Parameter Description#

Execute evalscope perf --help to get a full parameter description:

Basic Settings#

  • --model: Name of the test model.

  • --url: Specify the API address.

  • --name: Name for the wandb database result and result database, default is {model_name}_{current_time}, optional.

  • --api: Specify the service API, currently supports [openai|dashscope|local|local_vllm].

    • Select openai to use the API supporting OpenAI, requiring the --url parameter.

    • Select dashscope to use the API supporting DashScope, requiring the --url parameter.

    • Select local to use local files as models and perform inference using transformers. --model should be the model file path or model_id, which will be automatically downloaded from modelscope, e.g., Qwen/Qwen2.5-0.5B-Instruct.

    • Select local_vllm to use local files as models and start the vllm inference service. --model should be the model file path or model_id, which will be automatically downloaded from modelscope, e.g., Qwen/Qwen2.5-0.5B-Instruct.

    • You can also use a custom API, refer to Custom API Guide.

  • --port: The port for the local inference service, defaulting to 8877. This is only applicable to local and local_vllm.

  • --attn-implementation: Attention implementation method, default is None, optional [flash_attention_2|eager|sdpa], only effective when api is local.

  • --api-key: API key, optional.

  • --debug: Output debug information.

Network Configuration#

  • --connect-timeout: Network connection timeout, default is 120 seconds.

  • --read-timeout: Network read timeout, default is 120 seconds.

  • --headers: Additional HTTP headers, formatted as key1=value1 key2=value2. This header will be used for each query.

Request Control#

  • --number: Number of requests sent, default is None, meaning requests are sent based on the dataset size.

  • --parallel sets the number of workers for concurrent requests, with a default of 1.

  • --rate specifies the number of requests generated per second (not sent), with a default of -1, indicating that all requests will be generated at time 0 with no interval; otherwise, we use a Poisson process to generate request intervals.

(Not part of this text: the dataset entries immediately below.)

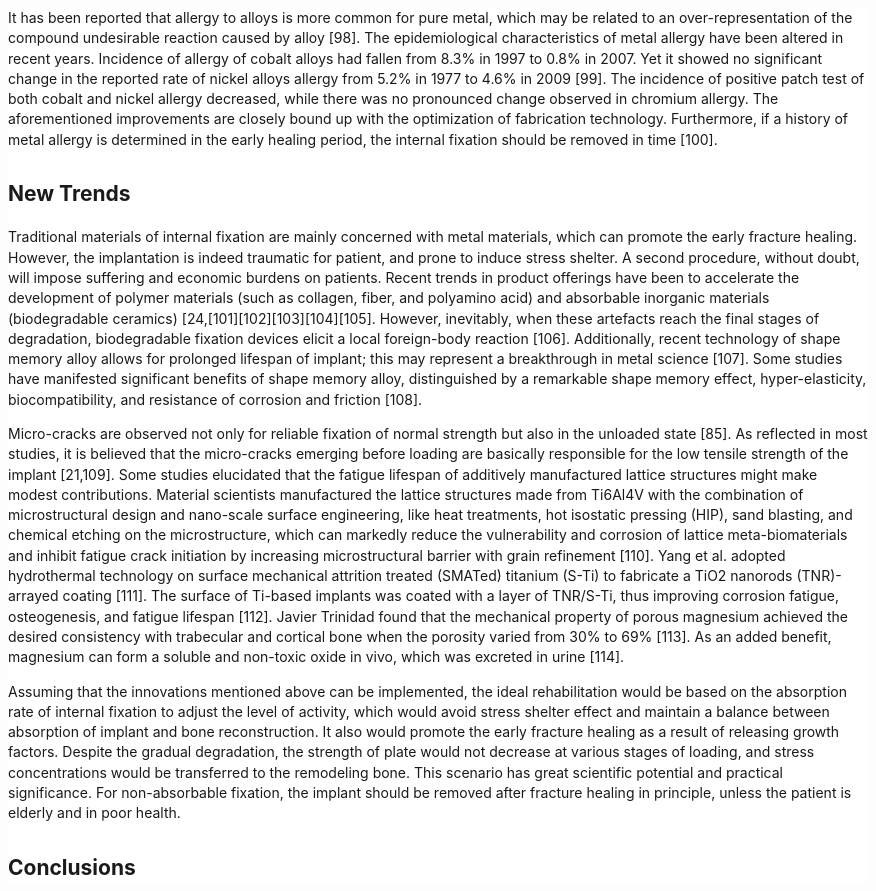 It has been reported that allergy to alloys is more common for pure metal, which may be related to an over-representation of the compound undesirable reaction caused by alloy [98]. The epidemiological characteristics of metal allergy have been altered in recent years. Incidence of allergy of cobalt alloys had fallen from 8.3% in 1997 to 0.8% in 2007. Yet it showed no significant change in the reported rate of nickel alloys allergy from 5.2% in 1977 to 4.6% in 2009 [99]. The incidence of positive patch test of both cobalt and nickel allergy decreased, while there was no pronounced change observed in chromium allergy. The aforementioned improvements are closely bound up with the optimization of fabrication technology. Furthermore, if a history of metal allergy is determined in the early healing period, the internal fixation should be removed in time [100].


## New Trends

Traditional materials of internal fixation are mainly concerned with metal materials, which can promote the early fracture healing. However, the implantation is indeed traumatic for patient, and prone to induce stress shelter. A second procedure, without doubt, will impose suffering and economic burdens on patients. Recent trends in product offerings have been to accelerate the development of polymer materials (such as collagen, fiber, and polyamino acid) and absorbable inorganic materials (biodegradable ceramics) [24,[101][102][103][104][105]. However, inevitably, when these artefacts reach the final stages of degradation, biodegradable fixation devices elicit a local foreign-body reaction [106]. Additionally, recent technology of shape memory alloy allows for prolonged lifespan of implant; this may represent a breakthrough in metal science [107]. Some studies have manifested significant benefits of shape memory alloy, distinguished by a remarkable shape memory effect, hyper-elasticity, biocompatibility, and resistance of corrosion and friction [108].

Micro-cracks are observed not only for reliable fixation of normal strength but also in the unloaded state [85]. As reflected in most studies, it is believed that the micro-cracks emerging before loading are basically responsible for the low tensile strength of the implant [21,109]. Some studies elucidated that the fatigue lifespan of additively manufactured lattice structures might make modest contributions. Material scientists manufactured the lattice structures made from Ti6Al4V with the combination of microstructural design and nano-scale surface engineering, like heat treatments, hot isostatic pressing (HIP), sand blasting, and chemical etching on the microstructure, which can markedly reduce the vulnerability and corrosion of lattice meta-biomaterials and inhibit fatigue crack initiation by increasing microstructural barrier with grain refinement [110]. Yang et al. adopted hydrothermal technology on surface mechanical attrition treated (SMATed) titanium (S-Ti) to fabricate a TiO2 nanorods (TNR)-arrayed coating [111]. The surface of Ti-based implants was coated with a layer of TNR/S-Ti, thus improving corrosion fatigue, osteogenesis, and fatigue lifespan [112]. Javier Trinidad found that the mechanical property of porous magnesium achieved the desired consistency with trabecular and cortical bone when the porosity varied from 30% to 69% [113]. As an added benefit, magnesium can form a soluble and non-toxic oxide in vivo, which was excreted in urine [114].

Assuming that the innovations mentioned above can be implemented, the ideal rehabilitation would be based on the absorption rate of internal fixation to adjust the level of activity, which would avoid stress shelter effect and maintain a balance between absorption of implant and bone reconstruction. It also would promote the early fracture healing as a result of releasing growth factors. Despite the gradual degradation, the strength of plate would not decrease at various stages of loading, and stress concentrations would be transferred to the remodeling bone. This scenario has great scientific potential and practical significance. For non-absorbable fixation, the implant should be removed after fracture healing in principle, unless the patient is elderly and in poor health.


## Conclusions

    In the implementation of this tool, request generation and sending are separated: The --rate parameter is used to control the number of requests generated per second, and these requests will be placed in a request queue. The --parallel parameter is used to control the number of workers sending requests; workers will take requests from the queue and send them, only sending the next request after receiving a response for the previous one. It is not recommended to set both parameters simultaneously; thus, in this tool, the --rate parameter is only effective when --parallel is set to 1.

  • --log-every-n-query: Log every n queries, default is 10.

  • --stream: Use SSE stream output, default is False.

Prompt Settings#

  • --max-prompt-length: Maximum input prompt length, default is sys.maxsize. Prompts exceeding this length will be discarded.

  • --min-prompt-length: Minimum input prompt length, default is 0. Prompts shorter than this will be discarded.

  • --prompt: Specify request prompt, a string or local file, taking precedence over dataset. When using a local file, specify the file path with @/path/to/file, e.g., @./prompt.txt.

  • --query-template: Specify query template, a JSON string or local file. When using a local file, specify the file path with @/path/to/file, e.g., @./query_template.json.

Dataset Configuration#

  • --dataset specifies the dataset [openqa|longalpaca|line_by_line|flickr8k]. You can also use a custom dataset parser in Python; refer to the Custom Dataset Guide.

    • line_by_line treats each line as a separate prompt and requires a dataset_path.

    • longalpaca will use item['instruction'] as the prompt. If dataset_path is not specified, it will be automatically downloaded from modelscope.

    • openqa will use item['question'] as the prompt. If dataset_path is not specified, it will be automatically downloaded from modelscope.

    • flickr8k will construct image-text inputs, making it suitable for evaluating multimodal models; the dataset will be automatically downloaded from modelscope, and specifying dataset_path is not supported.

  • --dataset-path: Path to the dataset file, used in combination with the dataset. openqa and longalpaca do not need a specified dataset path and will be downloaded automatically; line_by_line requires a local dataset file, which will be loaded line by line.

Model Settings#

  • --tokenizer-path: Optional, specify the path to tokenizer weights for calculating the number of input and output tokens, usually in the same directory as the model weights.

  • --frequency-penalty: Frequency penalty value.

  • --logprobs: Log probabilities.

  • --max-tokens: Maximum number of tokens that can be generated.

  • --min-tokens: Minimum number of tokens to be generated.

  • --n-choices: Number of completion choices generated.

  • --seed: Random seed, default is 42.

  • --stop: Tokens that stop generation.

  • --stop-token-ids: Set stop token IDs.

  • --temperature: Sampling temperature.

  • --top-p: Top_p sampling.

Data Storage#

  • --wandb-api-key: wandb API key, if set, metrics will be saved to wandb.

  • --outputs-dir specifies the output file path, with a default value of ./outputs.